Eliminate Alarms, Adjust Parameters

translator_bot · June 21, 2024, 5:23pm

Note:
This topic has been translated from a Chinese forum by GPT and might contain errors.

Original topic: 消除告警，调整参数

| username: TiDBer_Y2d2kiJh

[TiDB Usage Environment] Production Environment / Testing / PoC
[TiDB Version] v5.4.0 3tidb 3pd 3tikv
[Reproduction Path] The monitoring indicates TiDB_tikvclient_backoff_seconds_count[10M]>10. This warning does not affect the business but occurs frequently.

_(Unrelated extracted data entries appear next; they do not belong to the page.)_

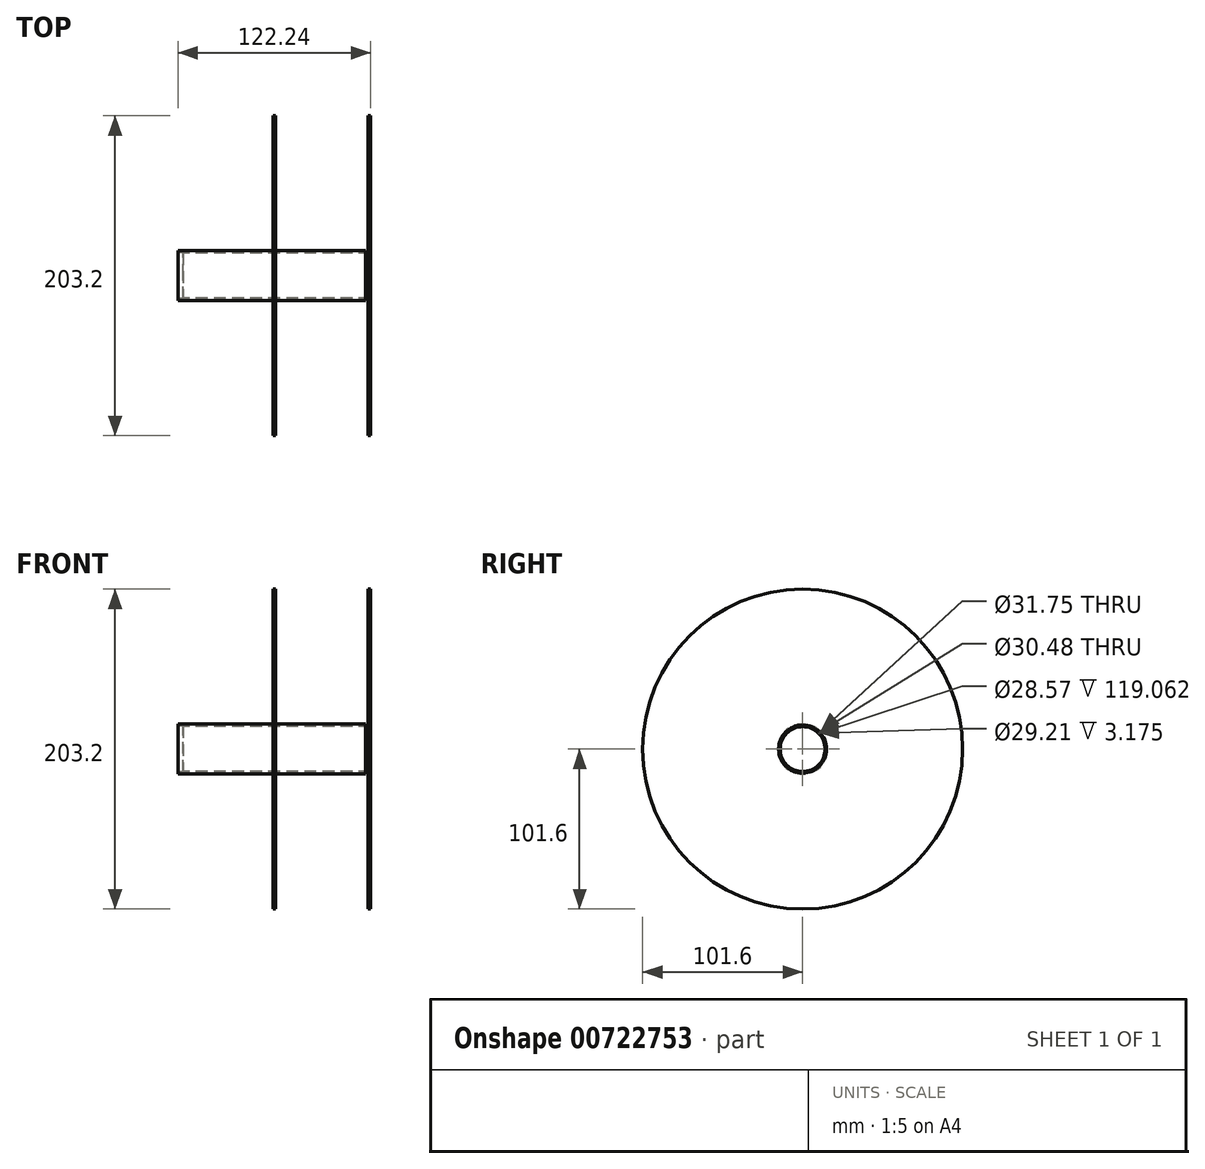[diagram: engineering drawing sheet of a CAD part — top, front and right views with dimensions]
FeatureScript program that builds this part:
annotation { "Feature Type Name" : "Feature", "Feature Type Description" : "" }
export const myFeature = defineFeature(function(context is Context, id is Id, definition is map)
    precondition{}
    {
        {
            var Q0;
            Q0=qCreatedBy(makeId("Right.planeOp"),FACE);
            var sketch = newSketch(context, id + "F0", { "sketchPlane" : qUnion([Q0])});
            skCircle(sketch, "E0", {"center": v(0, 0) * mm, "radius": 15.88 * mm});
            skCircle(sketch, "E1", {"center": v(0, 0) * mm, "radius": 14.29 * mm});
            skCircle(sketch, "E2", {"center": v(0, 0) * mm, "radius": 14.6 * mm});
            skSolve(sketch);
        }
        {
            var Q0;
            Q0=makeQuery(id+"F0.imprint","IMPRINT",FACE,{"disambiguationData":[TD([[makeQuery(id+"F0.imprint","IMPRINT",EDGE,{"derivedFrom":sQuery(id+"F0.wireOp",EDGE,"E1")}),-1.0]])]});
            var Q1;
            Q1=makeQuery(id+"F0.imprint","IMPRINT",FACE,{"disambiguationData":[TD([[makeQuery(id+"F0.imprint","IMPRINT",EDGE,{"derivedFrom":sQuery(id+"F0.wireOp",EDGE,"E0")}),1.0]])]});
            extrude(context, id + "F1", {"entities" : qUnion([Q0, Q1]), "endBound" : BoundingType.SYMMETRIC, "depth" : 122.24 * mm, "offsetDistance" : 25.4 * mm});
        }
        {
            var Q0;
            Q0=makeQuery(id+"F1.opExtrude","CAP_FACE",FACE,{"disambiguationData":[OSD([sQuery(id+"F0.wireOp",EDGE,"E0"),sQuery(id+"F0.wireOp",EDGE,"E1")])],"isStart":false});
            var sketch = newSketch(context, id + "F2", { "sketchPlane" : qUnion([Q0])});
            skCircle(sketch, "E3.0", {"center": v(0, 0) * mm, "radius": 14.6 * mm});
            skSolve(sketch);
        }
        {
            var Q0;
            Q0=makeQuery(id+"F2.imprint","IMPRINT",FACE,{"disambiguationData":[TD([[makeQuery(id+"F2.imprint","IMPRINT",EDGE,{"derivedFrom":sQuery(id+"F2.wireOp",EDGE,"E3.0")}),-1.0]])]});
            extrude(context, id + "F3", {"entities" : qUnion([Q0]), "operationType" : NewBodyOperationType.REMOVE, "oppositeDirection" : true, "depth" : 3.17 * mm, "offsetDistance" : 25.4 * mm});
        }
        {
            var Q0;
            Q0=makeQuery(id+"F1.opExtrude","CAP_FACE",FACE,{"disambiguationData":[OSD([sQuery(id+"F0.wireOp",EDGE,"E0"),sQuery(id+"F0.wireOp",EDGE,"E1")])],"isStart":true});
            var sketch = newSketch(context, id + "F4", { "sketchPlane" : qUnion([Q0])});
            skCircle(sketch, "E4.0", {"center": v(0, 0) * mm, "radius": 14.6 * mm});
            skSolve(sketch);
        }
        {
            var Q0;
            Q0=makeQuery(id+"F4.imprint","IMPRINT",FACE,{"disambiguationData":[TD([[makeQuery(id+"F4.imprint","IMPRINT",EDGE,{"derivedFrom":sQuery(id+"F4.wireOp",EDGE,"E4.0")}),1.0]])]});
            extrude(context, id + "F5", {"entities" : qUnion([Q0]), "operationType" : NewBodyOperationType.REMOVE, "oppositeDirection" : true, "depth" : 3.17 * mm, "offsetDistance" : 25.4 * mm});
        }
        {
            var Q0;
            Q0=makeQuery(id+"F1.opExtrude","CAP_FACE",FACE,{"disambiguationData":[OSD([sQuery(id+"F0.wireOp",EDGE,"E0"),sQuery(id+"F0.wireOp",EDGE,"E1")])],"isStart":false});
            var sketch = newSketch(context, id + "F6", { "sketchPlane" : qUnion([Q0])});
            skCircle(sketch, "E5", {"center": v(0, 0) * mm, "radius": 15.24 * mm});
            skCircle(sketch, "E6", {"center": v(0, 0) * mm, "radius": 101.6 * mm});
            skSolve(sketch);
        }
        {
            var Q0;
            Q0 = qSketchRegion(id + "F6", true);
            extrude(context, id + "F7", {"entities" : qUnion([Q0]), "oppositeDirection" : true, "depth" : 1.59 * mm, "offsetDistance" : 25.4 * mm});
        }
        {
            var Q0;
            Q0=qCreatedBy(makeId("Right.planeOp"),FACE);
            var sketch = newSketch(context, id + "F8", { "sketchPlane" : qUnion([Q0])});
            skCircle(sketch, "E7.0", {"center": v(0, 0) * mm, "radius": 15.88 * mm});
            skCircle(sketch, "E8", {"center": v(0, 0) * mm, "radius": 101.6 * mm});
            skSolve(sketch);
        }
        {
            var Q0;
            Q0 = qSketchRegion(id + "F8", true);
            extrude(context, id + "F9", {"entities" : qUnion([Q0]), "endBound" : BoundingType.SYMMETRIC, "depth" : 1.59 * mm, "offsetDistance" : 25.4 * mm});
        }
    });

How can I eliminate this warning, and how can I increase the TiDB_tikvclient_backoff_seconds_count parameter?
[Encountered Problem: Problem Phenomenon and Impact]
[Resource Configuration] Go to TiDB Dashboard - Cluster Info - Hosts and take a screenshot of this page
[Attachment: Screenshot/Log/Monitoring]

translator_bot · June 21, 2024, 5:23pm

| username: Fly-bird | Original post link

Modify the parameters in the /tidb-deploy/prometheus-8249/conf/tidb.rules.yml file

labels:
env: tsp-prod-tidb-cluster
level: warning
expr: increase(tidb_tikvclient_backoff_seconds_count[10m]) > 10

Then restart the Prometheus service

`TiDB_tikvclient_backoff_seconds_count`

Alert rule: increase(tidb_tikvclient_backoff_seconds_count[10m]) > 10
Rule description: The number of retries initiated when TiDB encounters an error accessing TiKV. If the number of retries exceeds 10 within 10 minutes, an alert is triggered.